Qatar, where the broadcaster is based, was painted a pro-Turkish sympathiser.

There was no other reason, Qatar was hell-bent on destroying Cyprus politically and economically via a propaganda war dressed up as investigative journalism.

This was the gist of the government’s defence.

Most populist or nationalist leaders are prone to blame their failings on foreign forces lurking in the shadows to undermine them.

It is easier to blame an enemy of the people you can’t see than own up to incompetence on a grand scale.

Cyprus doesn’t need to be told repeatedly it made mistakes in its citizenship for the investment programme.

It knows some dodgy people should not possess a Cypriot passport.

Maybe the simple answer is we just didn’t do a good job of it.

Nicosia was desperate for cash post-financial meltdown; it didn’t have either the expertise or experience to make it watertight.

Along the way, the government failed to heed the criticism before it was too late. The mud has started to stick.

Incompetence in handling the scheme is quite different from suggesting the government went out of its way to give criminals a passport because they put cash on the table.

In the beginning, there weren’t too many questions asked, maybe Cypriot hospitality and trust went too far.

Cyprus has come under scrutiny because it is one of the few EU countries that give citizenship/passports rather than resident status.

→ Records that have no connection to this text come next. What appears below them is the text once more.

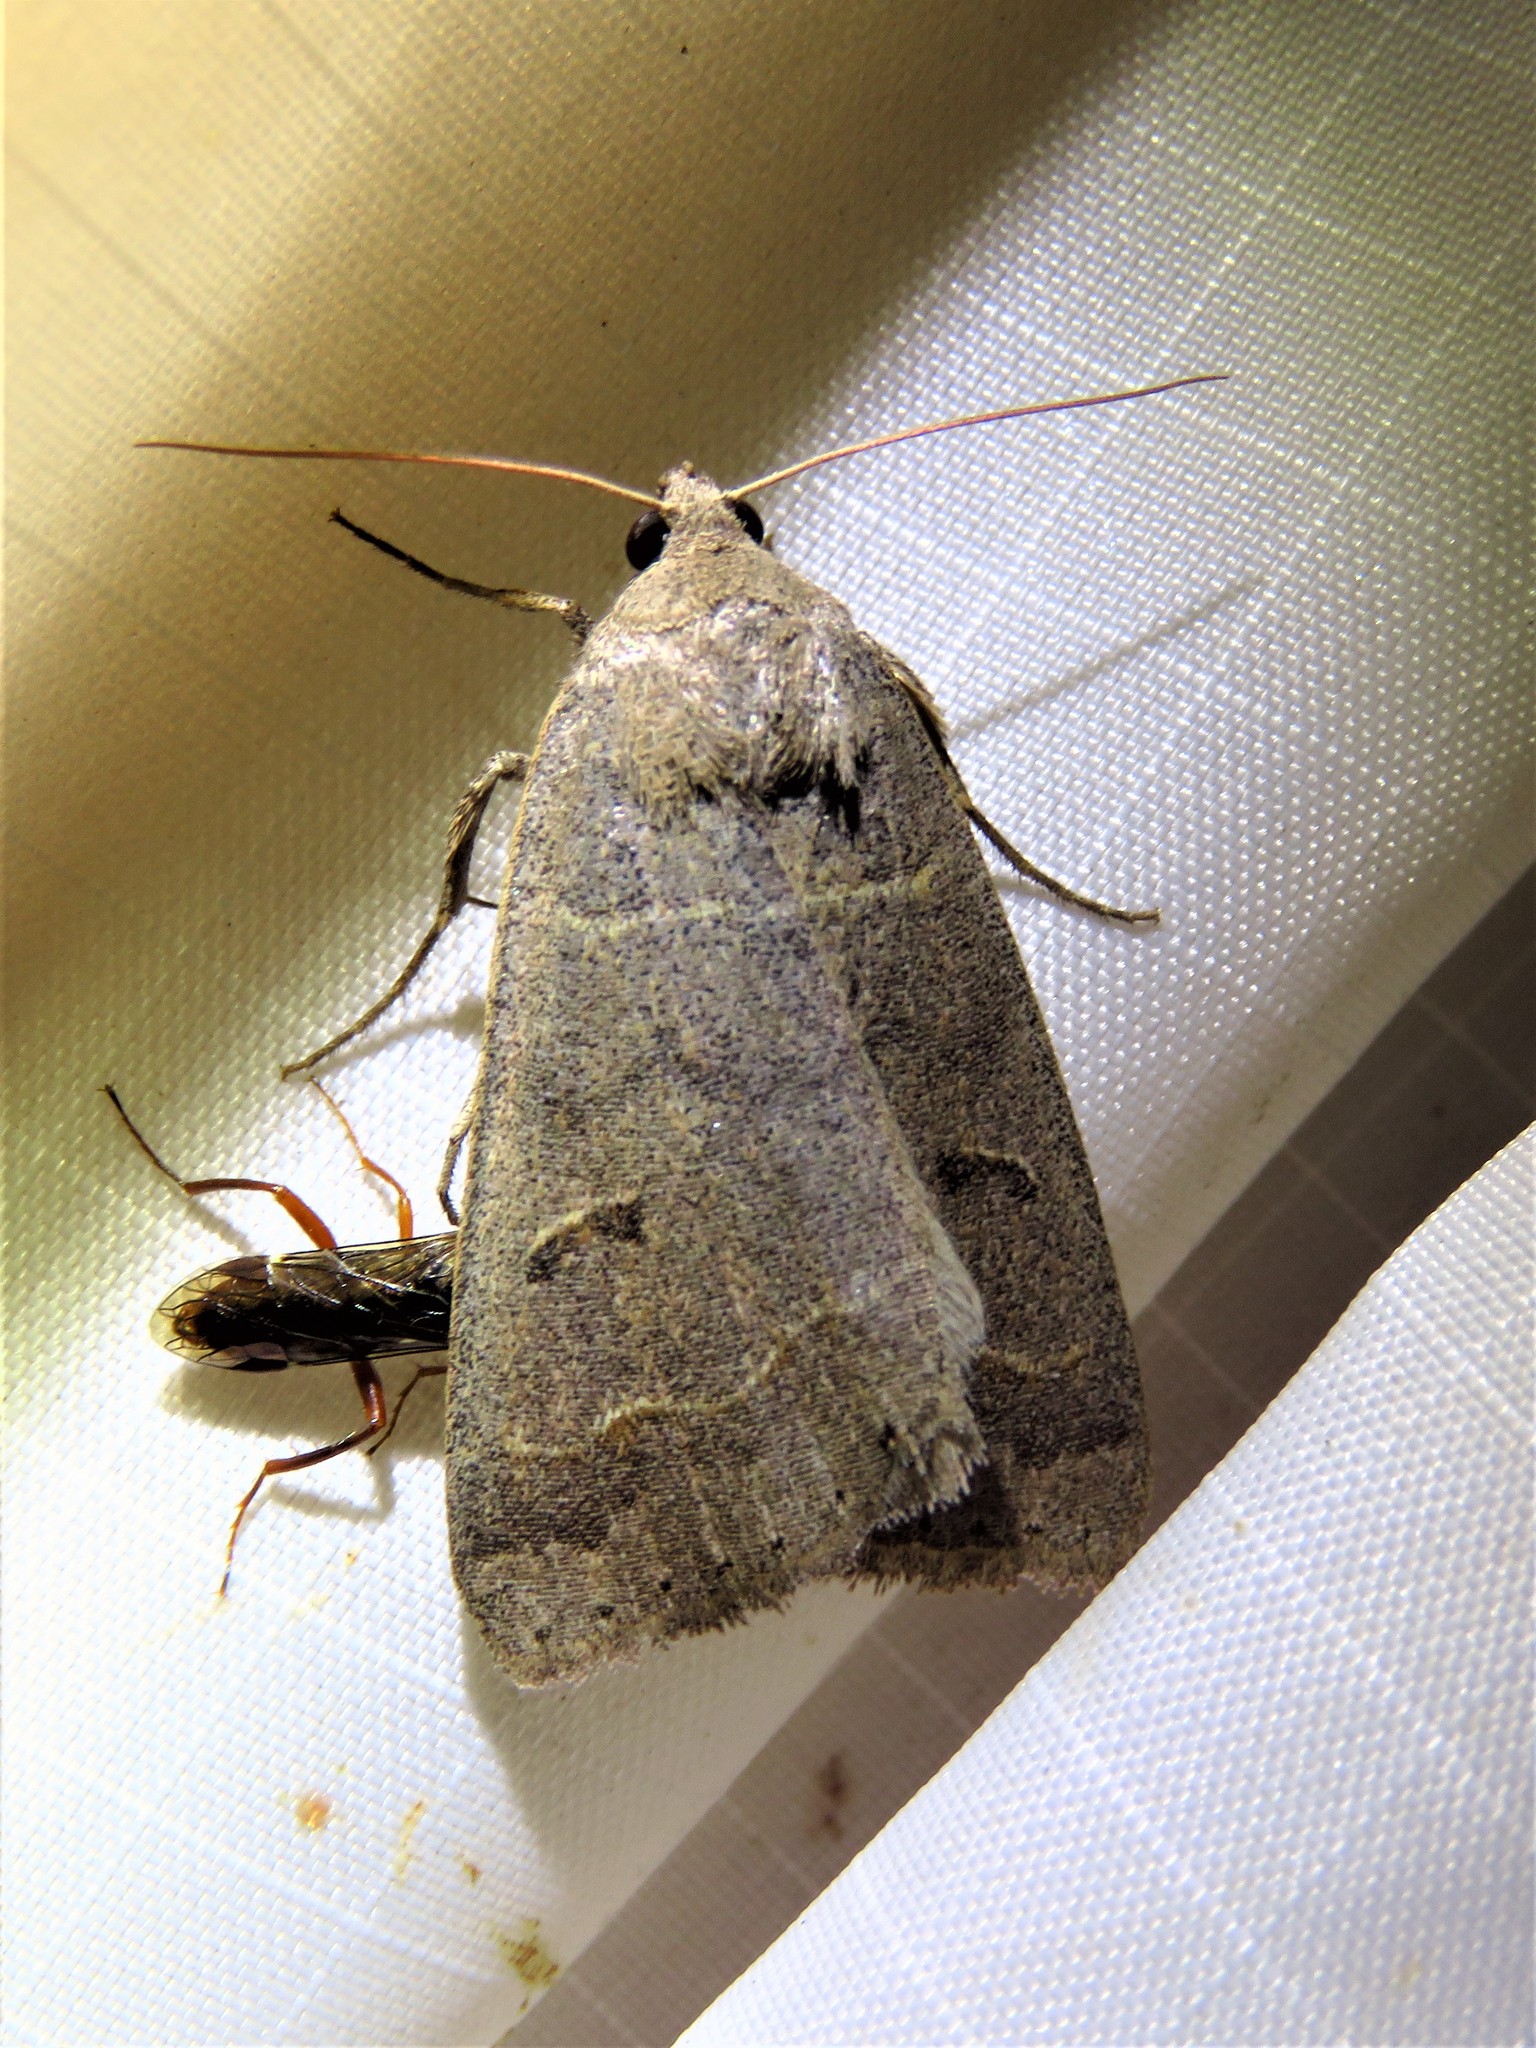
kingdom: Animalia
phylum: Arthropoda
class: Insecta
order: Lepidoptera
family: Erebidae
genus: Phoberia
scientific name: Phoberia atomaris
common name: Common oak moth
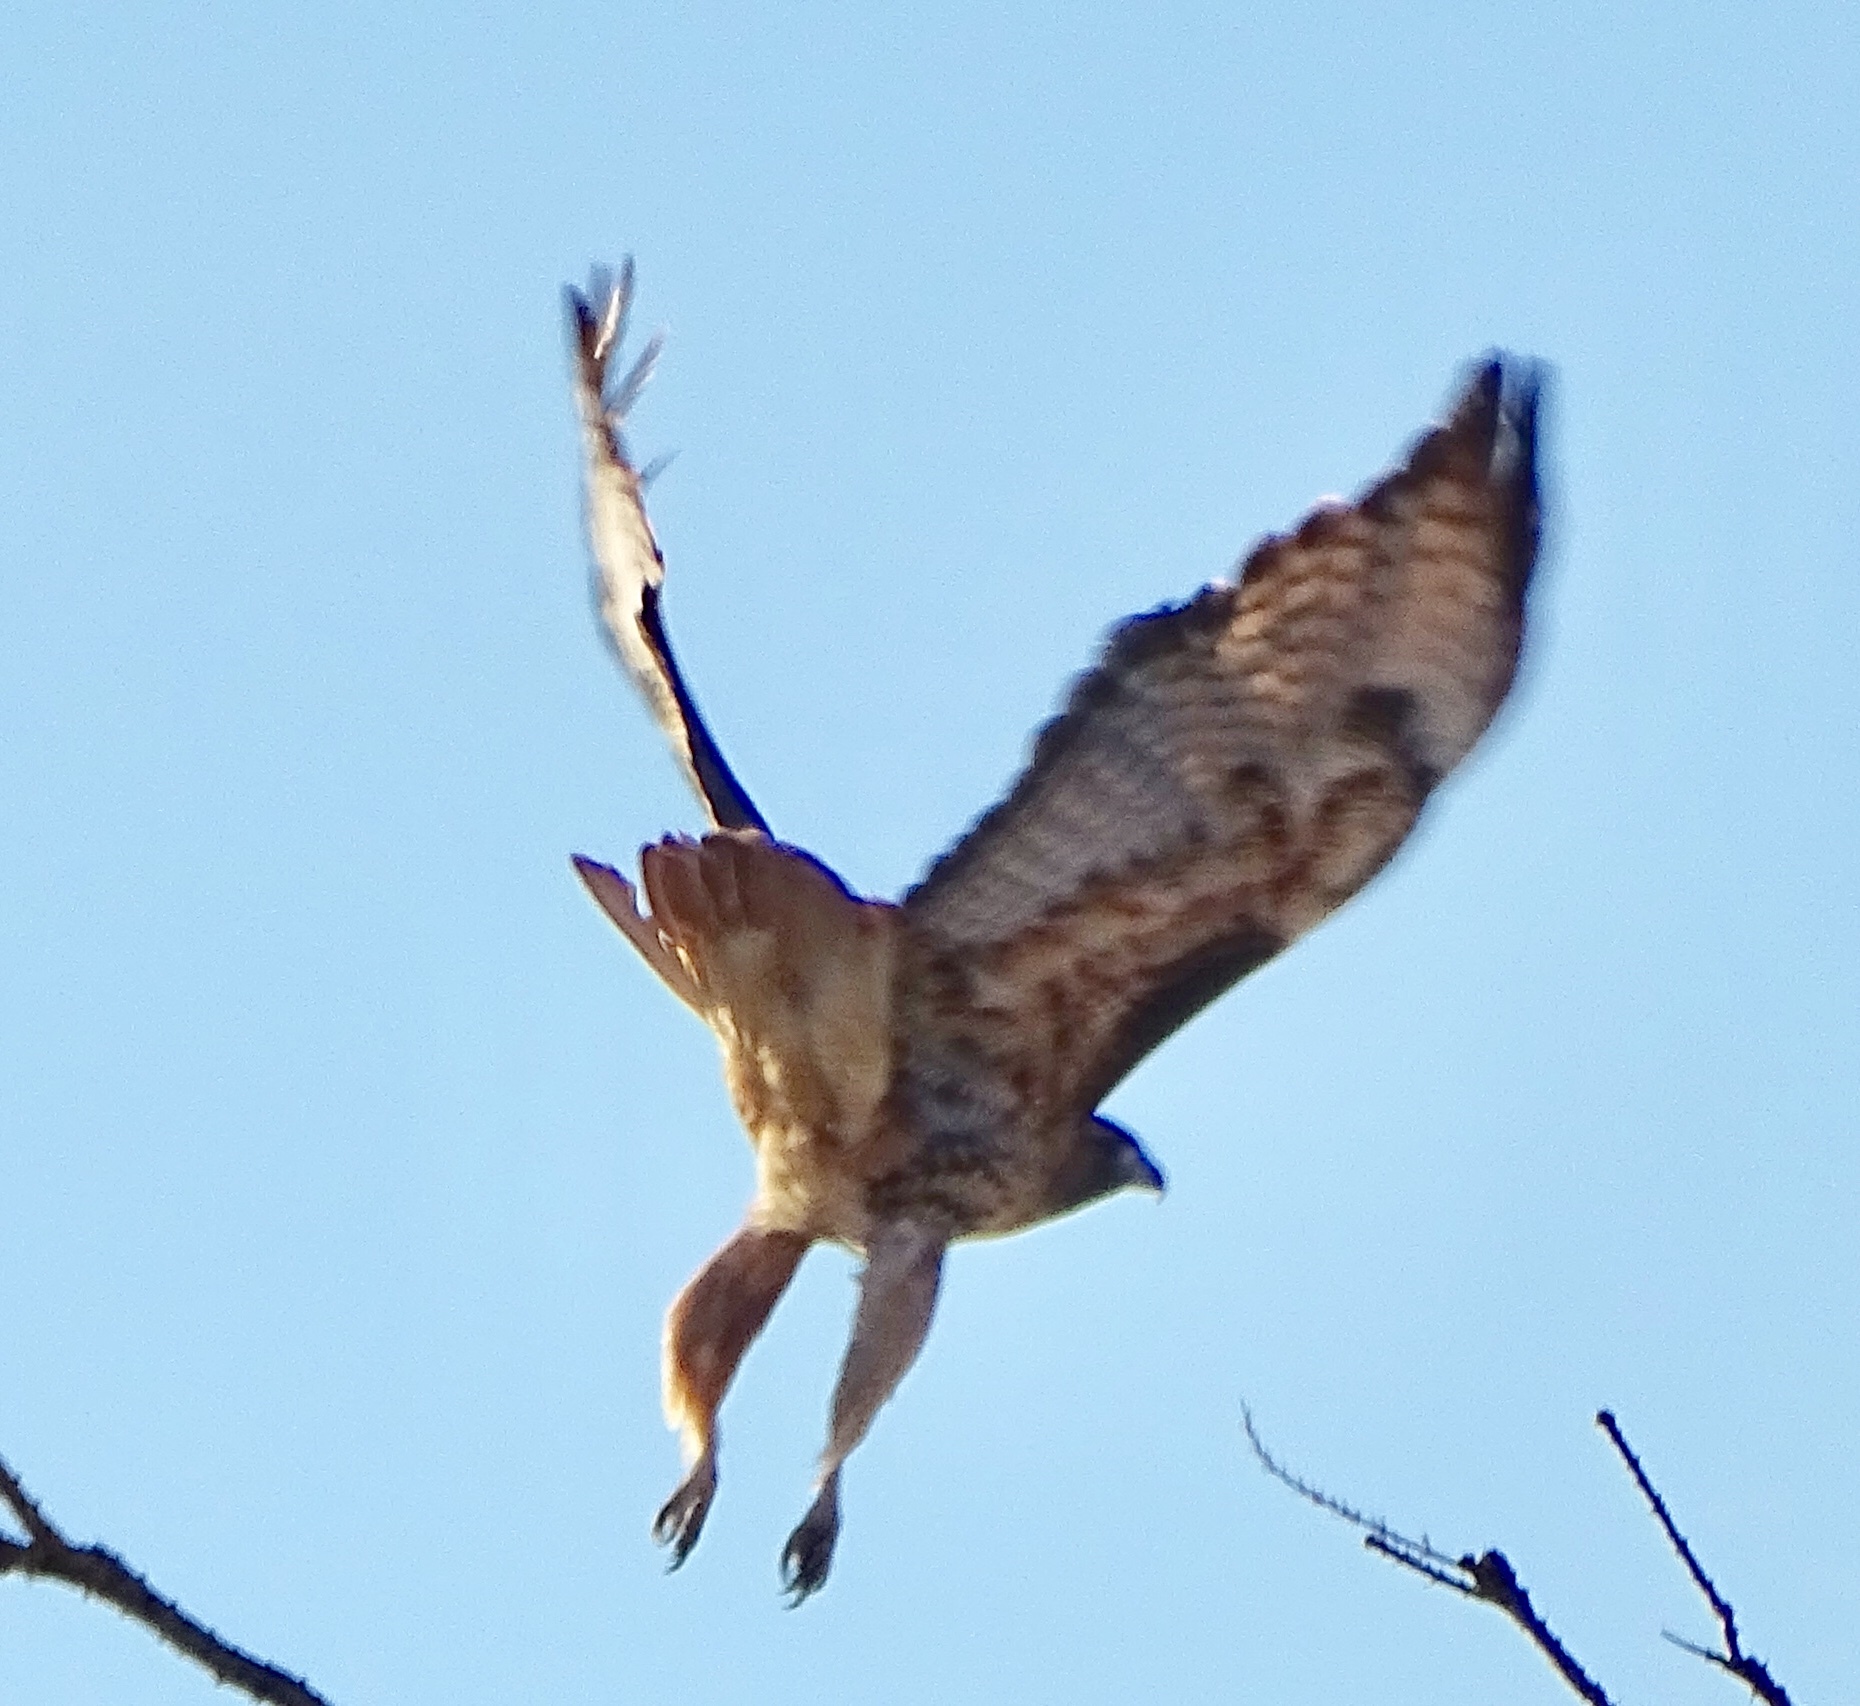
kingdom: Animalia
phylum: Chordata
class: Aves
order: Accipitriformes
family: Accipitridae
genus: Buteo
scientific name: Buteo jamaicensis
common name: Red-tailed hawk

It also seems that somebody in authority gave Al Jazeera the incriminating evidence, or must we assume Qatari spies are parading as Cypriot MPs.

Another conspiracy theory is this damaging expose is payback for trying to rip the Qatari’s off with that overpriced piece of land opposite the ex-Hilton hotel.

What this escapade should teach us is that keeping secrets with a lack of transparency will always come back to bite harder than a vampire bride.

Building overpriced luxury towers for the filthy rich also has a hidden cost.